With regard to the role of innovation, as you are aware, there have been numerous attempts to codify how you actually move it forward successfully over the decades. Unfortunately the parameters around which it's done at any one time always move. The global economic situation and the local challenges are always changing.
Specifically on the commercial side, where I see a lot more of NRC's work going is that a lot of that innovation is actually happening in the companies themselves—with the people on the shop floor, if you like. I know NRCan is also involved in this sort of thing. A lot happens in universities, and it's about how you bridge the difference between academic research and innovation by the companies. That's where NRCan and NRC come in, with our particular roles in particular sectors.
For me it's about how you bring those companies in earlier to connect with those ideas. If there's an idea in academia, how do you actually bring the companies in pretty much on day one and tell them that you have something that might be of interest to them—not tomorrow, but maybe five, 10, or 15 years down the road—while at the same time they're training their future employees?
That way they take ownership of it. They can see it and nurture it. They can advise where appropriate, as opposed to having me say, “I do this great work in my lab, and it's wonderful. It's the best kept secret I've ever had; here's the report, and I'm going to make you really happy, but I'm not quite sure how”.
We have to get away from just giving them the report and instead actually bring them in earlier.
Some of that is the “skin in the game”. Is it money? Is it just their time? Time is money to these people, so we need to bring them into the discussion earlier and have them sit on advisory committees and boards and that sort of thing.

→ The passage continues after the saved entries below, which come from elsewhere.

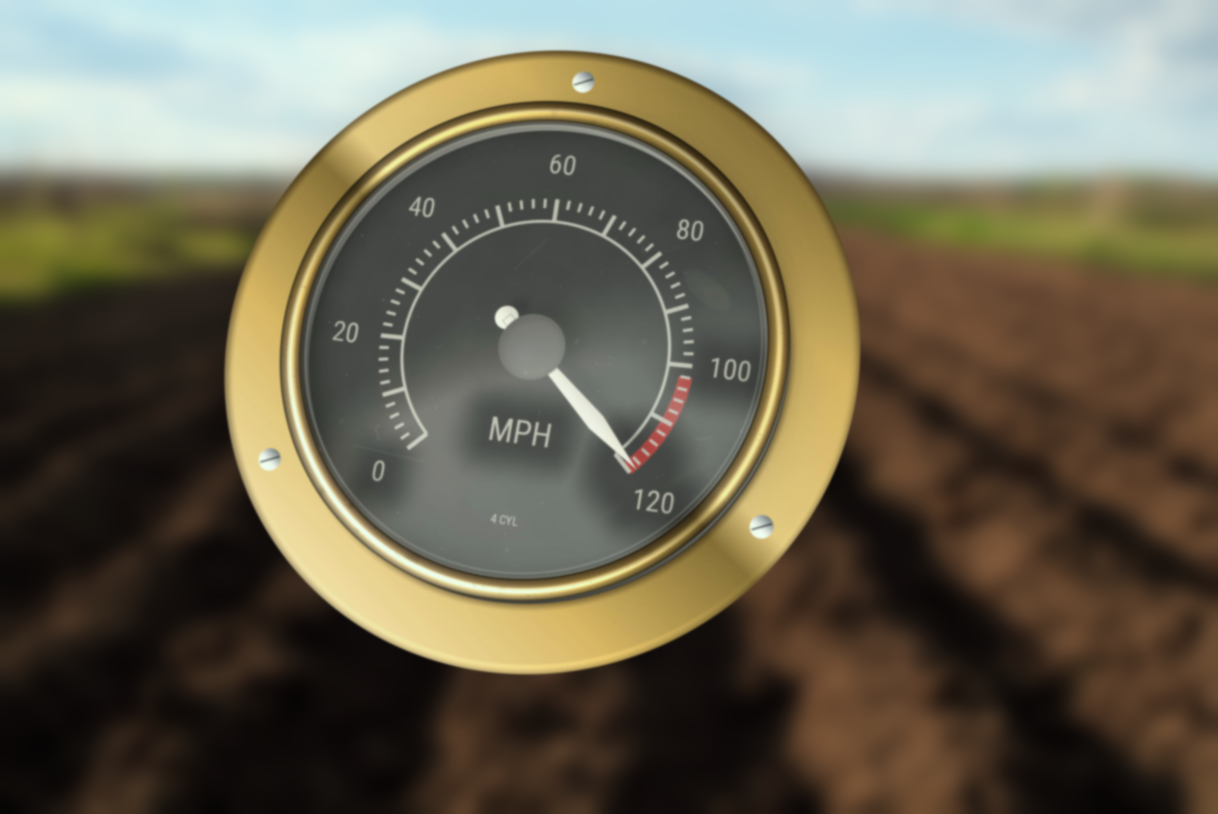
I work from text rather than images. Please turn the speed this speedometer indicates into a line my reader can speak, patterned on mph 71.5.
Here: mph 119
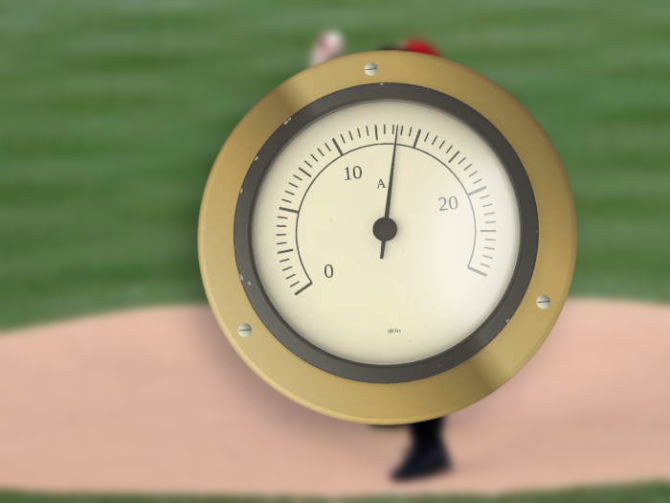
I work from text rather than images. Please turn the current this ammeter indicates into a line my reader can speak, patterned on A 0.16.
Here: A 13.75
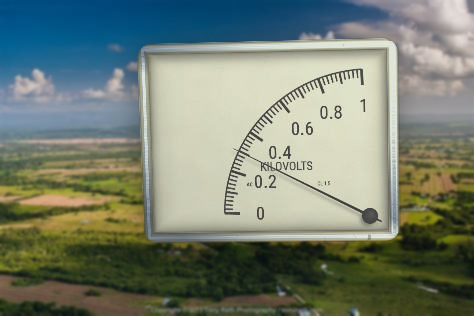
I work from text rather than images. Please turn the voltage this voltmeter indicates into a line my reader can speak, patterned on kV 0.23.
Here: kV 0.3
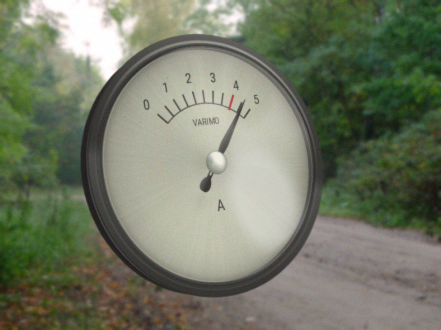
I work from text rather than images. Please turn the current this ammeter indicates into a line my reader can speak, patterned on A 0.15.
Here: A 4.5
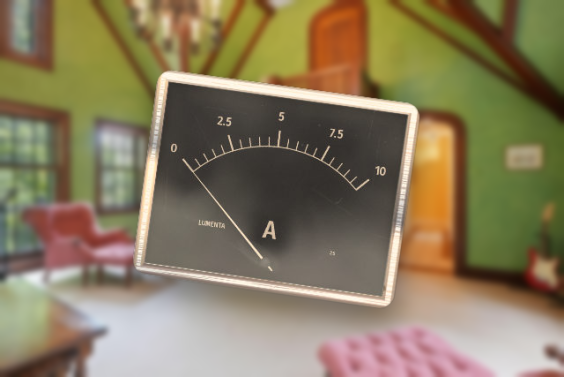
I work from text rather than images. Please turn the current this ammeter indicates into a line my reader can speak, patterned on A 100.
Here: A 0
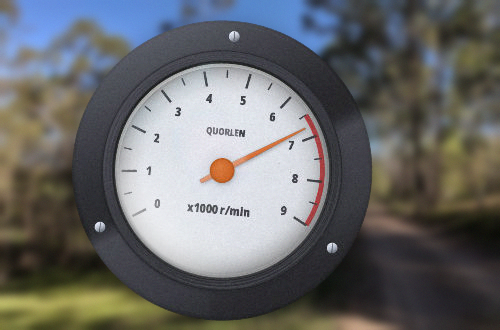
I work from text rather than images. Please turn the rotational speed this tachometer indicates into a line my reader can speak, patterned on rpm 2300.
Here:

The other challenge that Geoff and I were talking about just last week is investments. That challenge comes back to the earlier question on demonstration. Having a demonstration just for the sake of a demonstration is good, but it has to go beyond that. How do we transfer that knowledge to the broader community? How do we make sure that the learning from that activity is not just a report and that people are involved and that we can actually transfer the demonstration knowledge that's been built up to the translators?
Most of it's actually not in the report. It's the journey that you've gone on, hence the road map type of activities. How do you take that to the broader innovative communities and those companies that you know are desperate for innovation? There are a lot of them out there, as opposed to people who are just what I would call parasitic, the followers rather than the leaders. How do we nurture those followers more effectively?
I think there is a role, and I think the government labs are pretty much on that journey to help capture that value we put in through R and D investment.